▸ **Fragmento para leer**:
* * *
La Izquierda Cristiana de Chile es radicalmente opuesta, ideológica y políticamente, a que la acumulación capitalista en su versión neoliberal determine la estructuración de nuestra sociedad, y no acepta que el neoliberalismo como ideología condicione y controle las relaciones sociales, políticas y económicas.

A partir de ello, manifiesta su voluntad de establecer alianzas con todas y cada una de las organizaciones sociales y políticas que compartan ese principio.

Así también, declara su adhesión a todos los procesos políticos y sociales que estén por la construcción de caminos de liberación de los pueblos, en tanto surjan del ejercicio pleno de la democracia y de la inclusión sin reservas, de todos los sectores que compartan y declaren su disponibilidad para proponer y construir cambios sociales profundos.

En coherencia con aquello, declara su disponibilidad para la construcción de un referente político claramente diferenciado de las alianzas dominantes. Un referente que esté dispuesto a derrotar al capitalismo, a sus sostenedores y a sus administradores. Para este proceso compromete su potencialidad ideológica y militante.

En esta dirección, la Izquierda Cristiana, ha observado, a través de sus militantes, procesos de auto-organización local compuestos por varias expresiones políticas de cambio, organizaciones sociales y multitudes que se reconocen como actores, y cuya función es lograr avances en las demandas tanto sectoriales-territoriales como nacionales. Asimismo valora el espíritu unitario de estos procesos y su capacidad de llegar a acuerdos, y ve en ellos el fruto de un ejercicio colectivo y participativo en el que
se expresan todas las voces.

Sin embargo, un referente político que aspire a lograr una unidad profunda, duradera y con capacidad de lograr cambios significativos, que no considere entre sus actores principales al pueblo de Chile y sus diversas organizaciones sociales, sindicales, partidarias y políticas, tengan o no representación parlamentaria, terminará por convertirse en un referente hegemonizante y prioritariamente abocado a satisfacer aspiraciones electorales, como ya ha ocurrido con otros fenómenos políticos.

Es por eso que la Izquierda Cristiana, tiene la mejor disposición para conformar un Frente Amplio, que albergue en su seno todas las corrientes y vertientes de la verdadera izquierda chilena, y que reciba a toda organización social, sindical, cultural y política.

Bajo estos principios, la Izquierda Cristiana, anuncia que, en la actual contingencia nacional, la idea de conformación de un Frente Amplio, en el que quepan todas las expresiones ideológicas y políticas comprometidas con una real superación del capitalismo, es concordante con sus objetivos y aspiraciones, y reconoce la participación que sus militantes han ejercido en las instancias que caminan en esa dirección.

Lo hacemos entendiendo que la participación en un Frente Amplio es un acto de construcción de soberanía popular, en cuyo seno debe fomentarse el fortalecimiento de los distintos grupos, organizaciones y comunidades políticas que se reconocen en la unidad de las izquierdas.
* * *
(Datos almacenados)

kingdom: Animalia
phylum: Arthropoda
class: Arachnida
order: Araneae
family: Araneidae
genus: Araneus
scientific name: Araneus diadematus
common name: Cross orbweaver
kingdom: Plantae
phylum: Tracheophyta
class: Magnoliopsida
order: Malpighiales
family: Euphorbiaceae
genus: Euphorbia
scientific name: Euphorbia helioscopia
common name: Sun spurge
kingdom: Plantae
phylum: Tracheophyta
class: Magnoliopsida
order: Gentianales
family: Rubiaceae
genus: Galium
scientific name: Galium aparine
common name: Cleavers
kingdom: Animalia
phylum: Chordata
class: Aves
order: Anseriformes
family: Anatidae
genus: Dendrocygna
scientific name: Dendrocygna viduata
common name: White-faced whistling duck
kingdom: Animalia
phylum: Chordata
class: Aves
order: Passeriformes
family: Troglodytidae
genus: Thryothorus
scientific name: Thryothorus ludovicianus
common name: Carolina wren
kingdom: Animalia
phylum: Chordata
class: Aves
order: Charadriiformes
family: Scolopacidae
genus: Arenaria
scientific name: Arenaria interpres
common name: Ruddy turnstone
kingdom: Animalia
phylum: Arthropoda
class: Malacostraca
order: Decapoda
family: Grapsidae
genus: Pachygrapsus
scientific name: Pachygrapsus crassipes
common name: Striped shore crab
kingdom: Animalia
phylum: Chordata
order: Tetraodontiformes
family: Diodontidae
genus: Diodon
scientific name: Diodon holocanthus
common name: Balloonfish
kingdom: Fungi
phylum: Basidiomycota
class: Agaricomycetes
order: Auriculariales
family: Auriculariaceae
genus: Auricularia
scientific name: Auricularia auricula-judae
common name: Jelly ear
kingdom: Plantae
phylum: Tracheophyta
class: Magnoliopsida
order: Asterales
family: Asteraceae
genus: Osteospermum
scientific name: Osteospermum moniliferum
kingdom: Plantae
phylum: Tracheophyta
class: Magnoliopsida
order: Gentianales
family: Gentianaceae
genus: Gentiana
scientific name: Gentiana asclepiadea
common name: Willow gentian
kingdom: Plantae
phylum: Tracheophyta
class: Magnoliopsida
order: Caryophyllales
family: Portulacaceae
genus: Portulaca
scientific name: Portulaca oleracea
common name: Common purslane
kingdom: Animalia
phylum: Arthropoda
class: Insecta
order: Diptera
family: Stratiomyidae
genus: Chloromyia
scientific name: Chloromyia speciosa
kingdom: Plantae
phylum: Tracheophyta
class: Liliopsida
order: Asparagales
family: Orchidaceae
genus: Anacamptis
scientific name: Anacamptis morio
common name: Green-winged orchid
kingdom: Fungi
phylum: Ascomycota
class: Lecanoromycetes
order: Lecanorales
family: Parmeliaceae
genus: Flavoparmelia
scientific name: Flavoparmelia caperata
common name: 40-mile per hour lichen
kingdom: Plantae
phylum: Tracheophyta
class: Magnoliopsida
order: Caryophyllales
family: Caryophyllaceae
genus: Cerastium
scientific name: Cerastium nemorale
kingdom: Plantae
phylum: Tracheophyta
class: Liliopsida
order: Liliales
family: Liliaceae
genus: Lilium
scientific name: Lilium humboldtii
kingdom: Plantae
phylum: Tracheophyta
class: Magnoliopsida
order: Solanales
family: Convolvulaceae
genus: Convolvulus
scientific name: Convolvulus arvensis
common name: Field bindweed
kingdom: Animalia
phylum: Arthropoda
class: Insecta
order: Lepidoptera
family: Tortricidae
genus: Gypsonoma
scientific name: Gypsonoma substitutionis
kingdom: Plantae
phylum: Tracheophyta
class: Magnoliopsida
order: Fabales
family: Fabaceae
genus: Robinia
* * *
▸ **Completa lo siguiente**:
**a)** Resume en menos palabras el párrafo de la declaración de la Izquierda Cristiana que empieza con "En coherencia con aquello", sin dejar fuera sus ideas principales.
**b)** Copia de la declaración de la Izquierda Cristiana, sin cambiar nada, todo lo que va desde "A partir de" hasta "ideológica y militante.".

▸ **Respuestas numeradas**:
**a)** La Izquierda Cristiana está dispuesta a construir un referente político bien distinto de las alianzas dominantes, que busque derrotar al capitalismo, a quienes lo sostienen y a quienes lo administran. Para lograrlo, pone en juego toda su fuerza ideológica y militante.

**b)**
A partir de ello, manifiesta su voluntad de establecer alianzas con todas y cada una de las organizaciones sociales y políticas que compartan ese principio.

Así también, declara su adhesión a todos los procesos políticos y sociales que estén por la construcción de caminos de liberación de los pueblos, en tanto surjan del ejercicio pleno de la democracia y de la inclusión sin reservas, de todos los sectores que compartan y declaren su disponibilidad para proponer y construir cambios sociales profundos.

En coherencia con aquello, declara su disponibilidad para la construcción de un referente político claramente diferenciado de las alianzas dominantes. Un referente que esté dispuesto a derrotar al capitalismo, a sus sostenedores y a sus administradores. Para este proceso compromete su potencialidad ideológica y militante.